What you should do
Scan the entries below for the word "Right" and copy every line in which it occurs.

** Opening Dataset extract block **

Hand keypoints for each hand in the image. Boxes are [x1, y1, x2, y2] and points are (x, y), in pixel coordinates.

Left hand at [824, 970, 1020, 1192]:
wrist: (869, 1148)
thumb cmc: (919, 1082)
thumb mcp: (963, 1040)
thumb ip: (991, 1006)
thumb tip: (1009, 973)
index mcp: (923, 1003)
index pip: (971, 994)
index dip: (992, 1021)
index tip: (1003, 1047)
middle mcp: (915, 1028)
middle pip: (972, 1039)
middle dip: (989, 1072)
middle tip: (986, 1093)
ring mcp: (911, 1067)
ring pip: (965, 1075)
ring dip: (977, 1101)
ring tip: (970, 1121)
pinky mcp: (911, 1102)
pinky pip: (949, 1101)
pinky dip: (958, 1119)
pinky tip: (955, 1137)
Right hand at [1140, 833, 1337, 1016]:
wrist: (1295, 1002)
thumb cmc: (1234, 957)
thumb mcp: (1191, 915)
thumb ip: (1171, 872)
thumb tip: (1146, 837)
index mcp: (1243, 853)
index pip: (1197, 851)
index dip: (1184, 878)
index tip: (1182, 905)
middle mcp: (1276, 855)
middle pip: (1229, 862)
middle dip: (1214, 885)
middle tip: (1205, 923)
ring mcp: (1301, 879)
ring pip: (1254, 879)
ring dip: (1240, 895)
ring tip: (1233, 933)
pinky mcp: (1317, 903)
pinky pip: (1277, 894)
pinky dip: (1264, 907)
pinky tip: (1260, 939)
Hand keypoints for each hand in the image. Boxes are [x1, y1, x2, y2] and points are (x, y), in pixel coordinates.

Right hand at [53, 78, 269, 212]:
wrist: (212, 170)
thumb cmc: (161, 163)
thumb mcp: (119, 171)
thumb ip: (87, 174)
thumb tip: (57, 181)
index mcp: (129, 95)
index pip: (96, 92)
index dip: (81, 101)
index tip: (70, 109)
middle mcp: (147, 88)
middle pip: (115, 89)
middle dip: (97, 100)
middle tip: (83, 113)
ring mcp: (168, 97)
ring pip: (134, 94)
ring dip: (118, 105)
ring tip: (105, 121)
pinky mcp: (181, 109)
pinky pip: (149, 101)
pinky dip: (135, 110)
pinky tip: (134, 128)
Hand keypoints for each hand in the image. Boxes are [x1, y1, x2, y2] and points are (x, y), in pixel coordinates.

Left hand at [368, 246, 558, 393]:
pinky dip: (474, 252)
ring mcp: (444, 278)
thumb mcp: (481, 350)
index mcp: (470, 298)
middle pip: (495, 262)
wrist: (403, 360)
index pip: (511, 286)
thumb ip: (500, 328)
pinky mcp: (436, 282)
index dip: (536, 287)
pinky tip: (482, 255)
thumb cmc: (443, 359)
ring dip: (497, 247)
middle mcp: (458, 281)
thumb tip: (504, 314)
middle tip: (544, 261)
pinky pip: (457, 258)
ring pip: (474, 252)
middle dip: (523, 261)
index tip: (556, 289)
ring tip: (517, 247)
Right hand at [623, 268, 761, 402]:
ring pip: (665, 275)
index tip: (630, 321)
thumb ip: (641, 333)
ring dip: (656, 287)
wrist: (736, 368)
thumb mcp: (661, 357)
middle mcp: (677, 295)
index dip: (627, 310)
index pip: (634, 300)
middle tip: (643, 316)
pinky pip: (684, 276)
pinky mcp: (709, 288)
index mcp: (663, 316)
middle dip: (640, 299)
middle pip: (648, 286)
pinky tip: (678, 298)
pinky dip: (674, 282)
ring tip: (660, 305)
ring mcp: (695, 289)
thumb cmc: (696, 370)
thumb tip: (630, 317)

** Closing Dataset extract block **

Answer below
Right hand at [1140, 833, 1337, 1016]:
Right hand at [53, 78, 269, 212]:
Right hand at [623, 268, 761, 402]:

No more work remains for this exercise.